» **Document segment**:
>>>>>
The SmarK Retro Repost – Capital Combat ’90

The Netcop Retro Rant for Capital Combat 1990

– This was a one-shot show from 1990 in the place that Slamboree would

be today. It’s the Robocop show, but I’m working my way through a

bottle of Bacardi rum, so I think I’m prepared. This is the WHIP-ASS

Turner Home Video edited version, where they cut out 90 minutes of shit

and leave two hours of good matches.

– Live from Washington, DC

– Your hosts are Jim Ross and Bob Caudle.

– Opening match, hair v. hair: Paul Ellering v. Teddy Long. Now this

always struck me as a pointless match, given that both guys are already

bald or near-bald. Missy Hyatt is the guest ring announcer, and that

just gets the night off to a terrific start. Strictly comedy as Long is

wearing boxing gloves and headgear. Match lasts all of a minute, as

Long loads up the boxing glove, but Ellering steals it and plasters him

for the pin. A professional hairstylist cuts off what hair Long has

left. We’ll be generous and go DUD

– Tony interviews Ole Anderson the Bookerman, along with Horsemen

members AA, Flair and Sid Vicious (who is wearing a tuxedo that looks as

though it was specifically designed to show that people as big as Sid

should not be wearing that particular tuxedo, and has a look on his face

as if to say that he is aware of the design specs and doesn’t give a

shit). Flair wishes he could deliver heel interviews this good today.

Sid does what he does best — stand in the background and look imposing.

– US tag team title match: Brian Pillman & Tom Zenk v. The Midnight

Express. Jim Cornette is locked in a steel cage at ringside. For those

keeping score, everyone in the match is FUCKING GREAT at this point. A

brawl erupts and Cornette casually attempts to not be in the cage, but

the champs lock in him there themselves. Ross: “Cornette was a mixed

doubles champion in college…of course, his partner was named Jack”.

He also makes fat jokes about Jimbo, to really stress who the heels are.

Pillman and Zenk do the Rock N Roll Express “double team the Midnights

into oblivion” sequence that must have taken hours to choreograph.

Damn, the Midnights were so good that it hurts. Lane gets caught in the

wrong corner and double-teamed again. Pillman controls the Express with

armdrags, and the Express keep running back to the caged Cornette for

advice. See, psychology — the Express are without their manager, and

are disoriented. The champs continue to relentlessly double-team the

Express, and the Express can’t get anything going, as Eaton accidentally

backdrops Lane over the top rope when they try the standard “knee to the

back” move in an attempt to catch Zenk in the corner. Finally, Pillman

misses a charge after a wrestling sequence and Pillman tumbles to the

floor. Eaton gives him a neckbreaker on the floor, and Lane pushes him

off the apron into the steel railing as he gets in the ring. I love

that bump. Lane is infinitely smooth, slingshotting back into the ring

and hitting a clothesline on the way up off the mat. More double-team

creamy goodness so delicious you feel like you just had a bowl of New

England Clam Chowder from Boston Pizza, as the Express batters Pillman

as only they can. Eaton hits a Randy Savage elbow for two. The Express

is getting some serious face heat. You know why? Because they’re

FEELING IT TONIGHT, BAYBEE! Pillman even juices after a Roaring Elbow

from Lane. Eaton nails the Alabama Jam but wastes 0.5 seconds

staggering around and that allows Pillman to kick out. Pillman reverses

a tilt-a-whirl and gets the hot tag. Zenk gets his lame sleeper on Lane

but gets legswept and Rocket Launched, and it gets two for the Express.
<<<<<
» **Information supplied**:
>>>>>
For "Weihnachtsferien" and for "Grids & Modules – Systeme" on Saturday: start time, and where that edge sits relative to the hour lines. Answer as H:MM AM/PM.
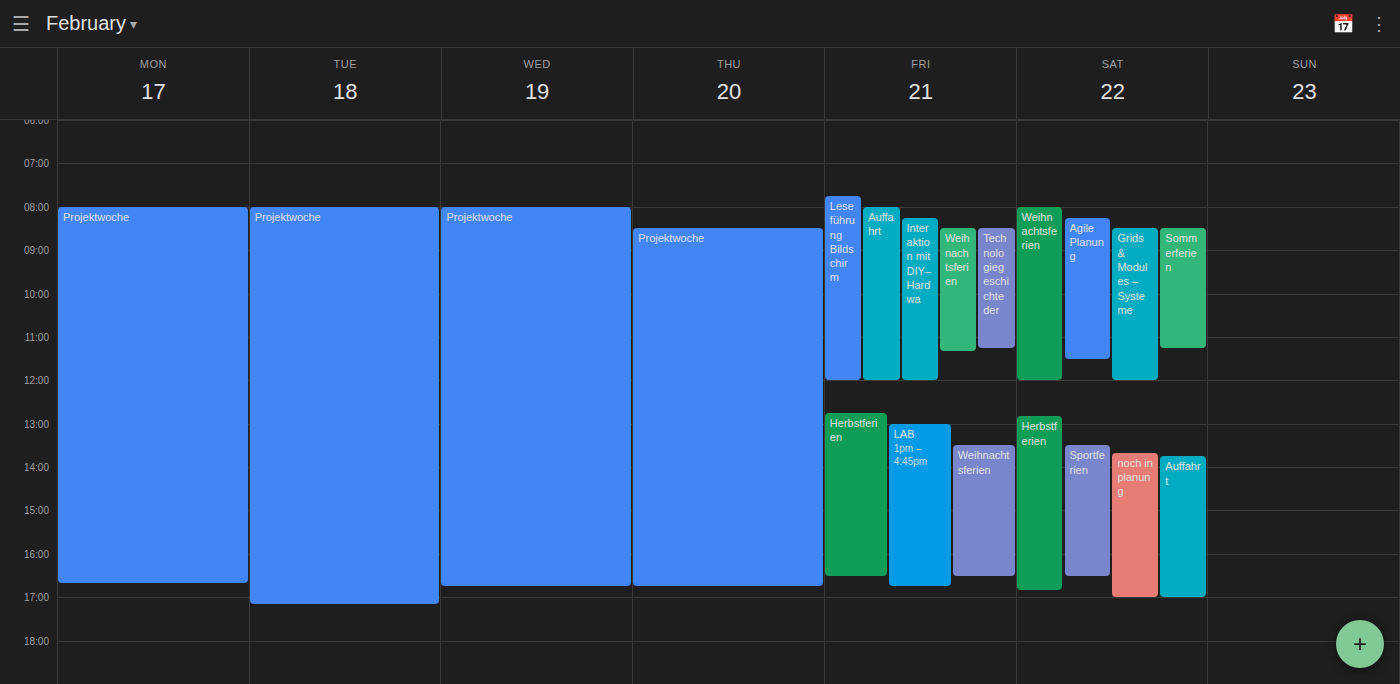
"Weihnachtsferien": 8:00 AM, exactly on the 8 AM line. "Grids & Modules – Systeme": 8:30 AM, halfway between the 8 AM and 9 AM lines.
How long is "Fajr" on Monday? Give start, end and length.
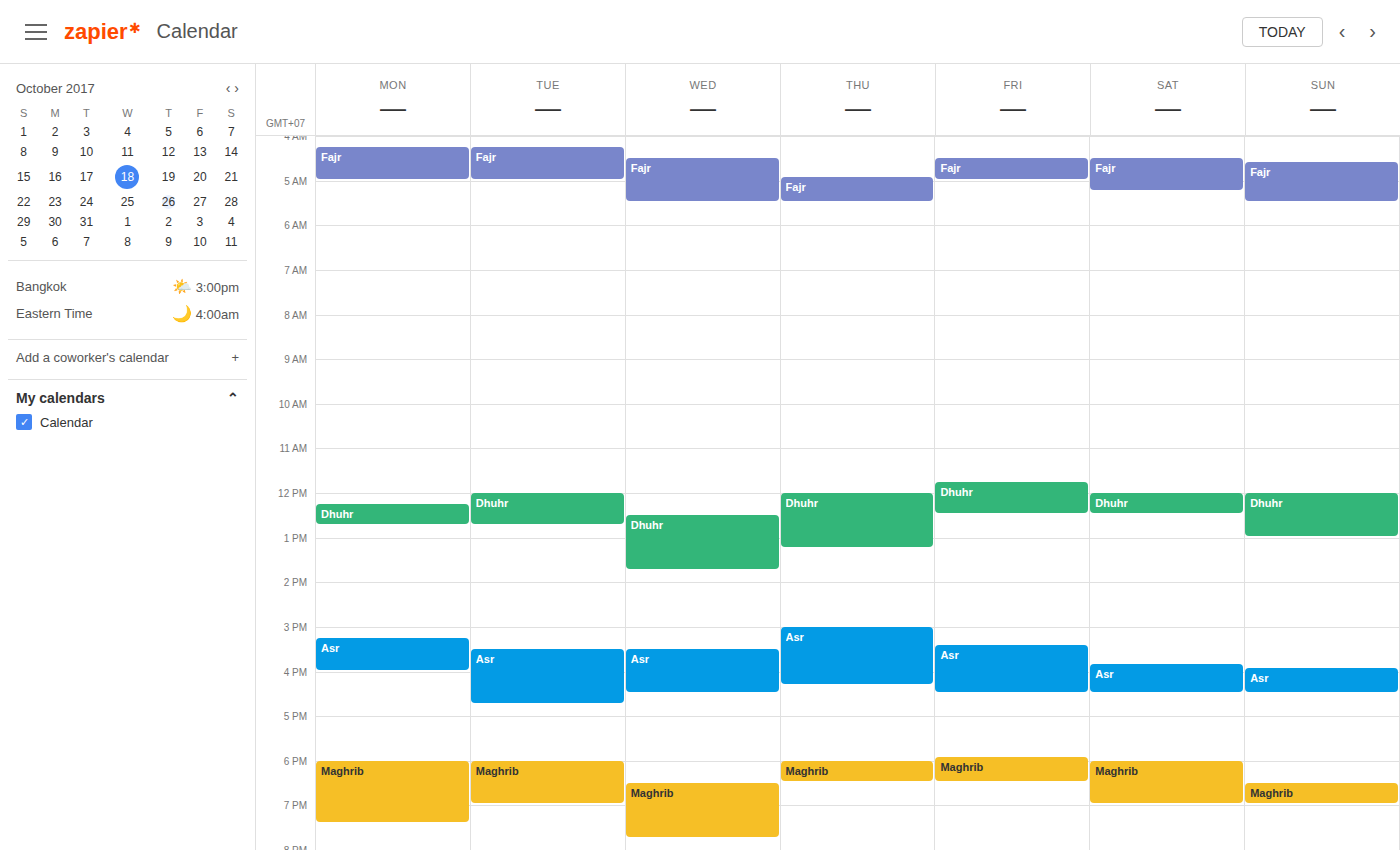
<<<<<
» **Problems and tasks**:
[a] In the Capital Combat review, who serves as guest ring announcer for the opening hair match?
[b] Write the next part of the Capital Combat review, picking up after the last sentence shown.

» **Answers given**:
[a] Missy Hyatt

[b]
Zenk with a bodyblock for two, and Pillman comes in protest the count.

So Lane hits an enzuigiri on Zenk and Eaton casually cradles Zenk for

the pin and the US tag titles. ****1/4

– In the back…Robocop is here! Shame on Gordon Solie for taking part

in this.

– Sting, injured but still enough of a draw to advertise on PPV, comes

out with Robocop. But wait, it’s the Horsemen, and they’re locking

Sting in the little cage that Cornette was in! Who can save Sting?

ROBOCOP~! He pulls the door off the hinges and rescues Sting. The

Horsemen run away. This little gem earned a place of honor on Netcop

Busts, as if you couldn’t tell.

– Tony brings out Junkfood Dog, which sets up the Flair-JYD match at the

next Clash, a match which might possibly be one of the worst ever.

Cornette comes out to badmouth, but doesn’t get anywhere.

– Corporal punishment match: The Rock N Roll Express v. The Freebirds.

Everyone gets a leather strap to use how they want. Major stalling from

Hayes as he gets into an intense argument with the fans at ringside.

The RnR did not yet suck at this point. Garvin gets double-teamed in

the corner pretty quick. The Express grab straps and whip the Birds out

of the ring. The Rock N Roll do some heelish no-tag switching, pissing

off Michael Hayes to no end. We get the inevitable double-figure-four

spot. It’s just not the same with teams other than the Horsemen. See,

the beauty of that spot is the irony involved in putting the move on

guys who are normally associated with it. Hayes and Gibson have a

Mexican standoff with the straps, and of course Hayes loses. Birds take

control on Gibson, who manages to tag in Ricky Morton, and of course

Morton gets NAILED by Hayes, because, you know, he’s Ricky Morton and

his job is to get beat up. The Freebirds’ job is SUCK ASS and they

excel at it here, resting so lazily that they could join the Teamster’s

Union tomorrow. Gibson gets the hot tag, but gets DDT’d in short order.

Hayes goes for another, and Morton sunset flips in for the pin. Nice

ending, dull match. **1/4

– Tony brings in “The World’s Strongest Man”, Doug Furnas. Man, that

title gets tossed around a lot. He’s too boring so we bring out Sting,

with words for Flair. He’s wearing black and white face-paint…what

could that mean? TUNE INTO NITRO TO FIND OUT!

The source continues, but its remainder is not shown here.